Spatially Coupled Sparse Codes On Graphs - Theory, Practice & Extensions
Investigator(s): Daniel Costello Jr. and Thomas Fuja (Co-PI)
Sponsor: National Science Foundation
Timeframe: 5/12 to 4/15
Abstract: This research investigates a new approach to protecting the reliability of digital communication and digital storage systems. This approach takes advantage of recent work (by the research team and others) that formulates the "encoding" and "decoding" of data in terms of a novel graphical representation; this formulation has several advantages over existing techniques for insuring data integrity, including better performance at very low power and the absence of an 'error floor', i.e., the ability to consistently (and significantly) lower the decoded error probability with incremental expenditures of power. The ultimate goal of the research is more reliable delivery of digital data, text, computer files, speech and audio signals, video, etc. - using devices that require less power (and thus have longer battery life) and shorter processing delay.
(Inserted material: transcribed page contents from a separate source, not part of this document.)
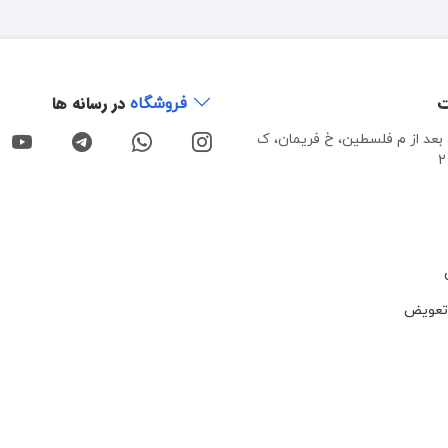
ت
در رسانه ها
فروشگاه
، بعد از م فلسطین، خ فریمان، ک
تعویض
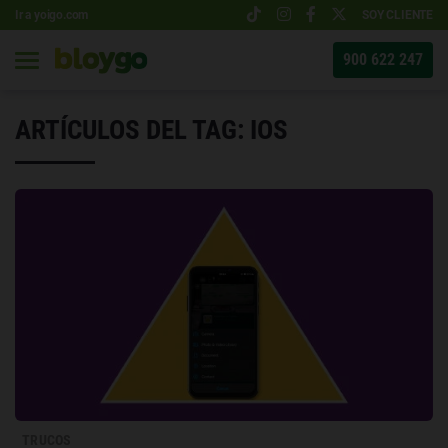
Ir a yoigo.com
SOY CLIENTE
900 622 247
ARTÍCULOS DEL TAG: IOS
TRUCOS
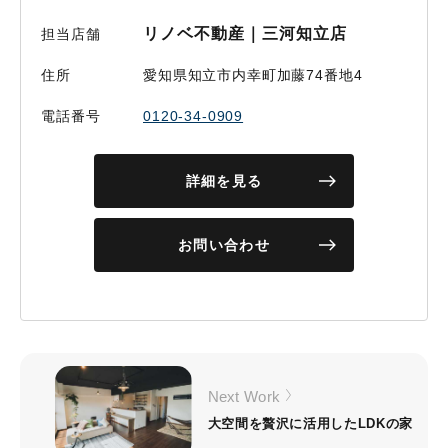
リノベ不動産｜三河知立店
担当店舗
住所
愛知県知立市内幸町加藤74番地4
電話番号
0120-34-0909
詳細を見る
お問い合わせ
Next Work
大空間を贅沢に活用したLDKの家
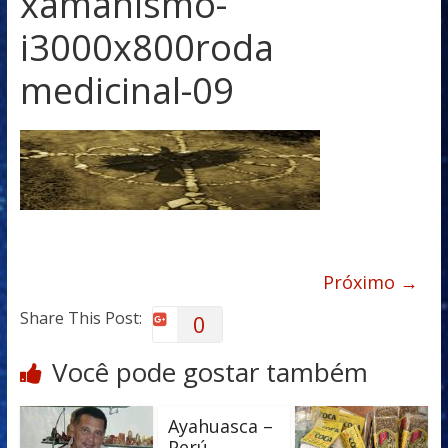
xamanismo-
i3000x800roda
medicinal-09
Próximo →
Share This Post:
0
Você pode gostar também
Ayahuasca –
Perú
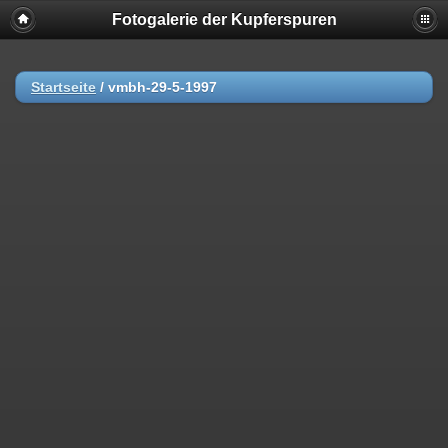
Fotogalerie der Kupferspuren
Startseite
/
vmbh-29-5-1997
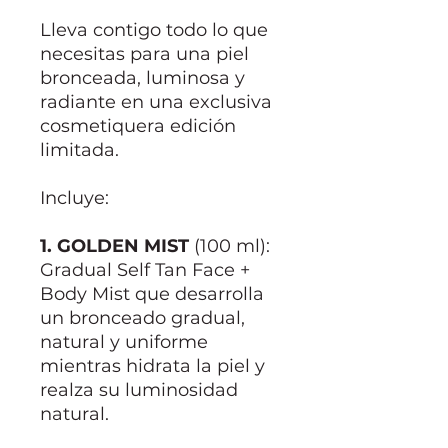
Lleva contigo todo lo que
necesitas para una piel
bronceada, luminosa y
radiante en una exclusiva
cosmetiquera edición
limitada.
Incluye:
1. GOLDEN MIST
(100 ml):
Gradual Self Tan Face +
Body Mist que desarrolla
un bronceado gradual,
natural y uniforme
mientras hidrata la piel y
realza su luminosidad
natural.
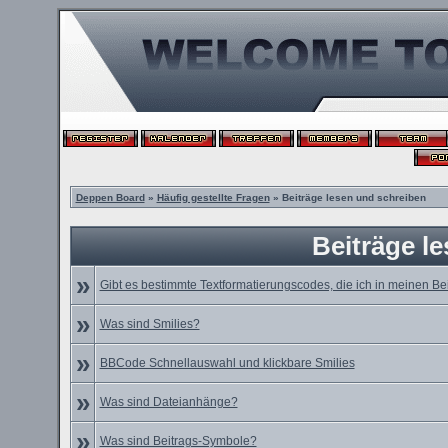
Deppen Board
»
Häufig gestellte Fragen
» Beiträge lesen und schreiben
Beiträge l
»
Gibt es bestimmte Textformatierungscodes, die ich in meinen B
»
Was sind Smilies?
»
BBCode Schnellauswahl und klickbare Smilies
»
Was sind Dateianhänge?
»
Was sind Beitrags-Symbole?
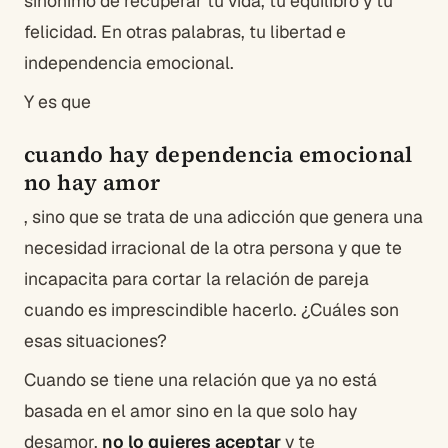
sinónimo de recuperar tu vida, tu equilibro y tu
felicidad. En otras palabras, tu libertad e
independencia emocional.
Y es que
cuando hay dependencia emocional
no hay amor
, sino que se trata de una adicción que genera una
necesidad irracional de la otra persona y que te
incapacita para cortar la relación de pareja
cuando es imprescindible hacerlo. ¿Cuáles son
esas situaciones?
Cuando se tiene una relación que ya no está
basada en el amor sino en la que solo hay
desamor,
no lo quieres aceptar
y te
More specifically, the research investigates the use of spatially coupled sparse codes - channel (error control) codes with a sparse parity check representation formed by coupling together a chain of small "protographs". This approach, which was pioneered by the research team in the context of terminated low-density parity check convolutional codes, has recently been shown to possess a unique combination of properties - iterative decoding performance that approaches channel capacity and minimum distance that grows linearly with block length - as the code size gets large. The research follows four tracks: (1) the design and analysis of low latency/memory decoding strategies; (2) decoded error probability performance guarantees; (3) the development and analysis of spatially coupled sparse codes with algebraic structure; and (4) the application of spatial coupling outside the immediate domain of channel coding, including cooperative diversity, compressed sensing, and multi-terminal source/channel coding.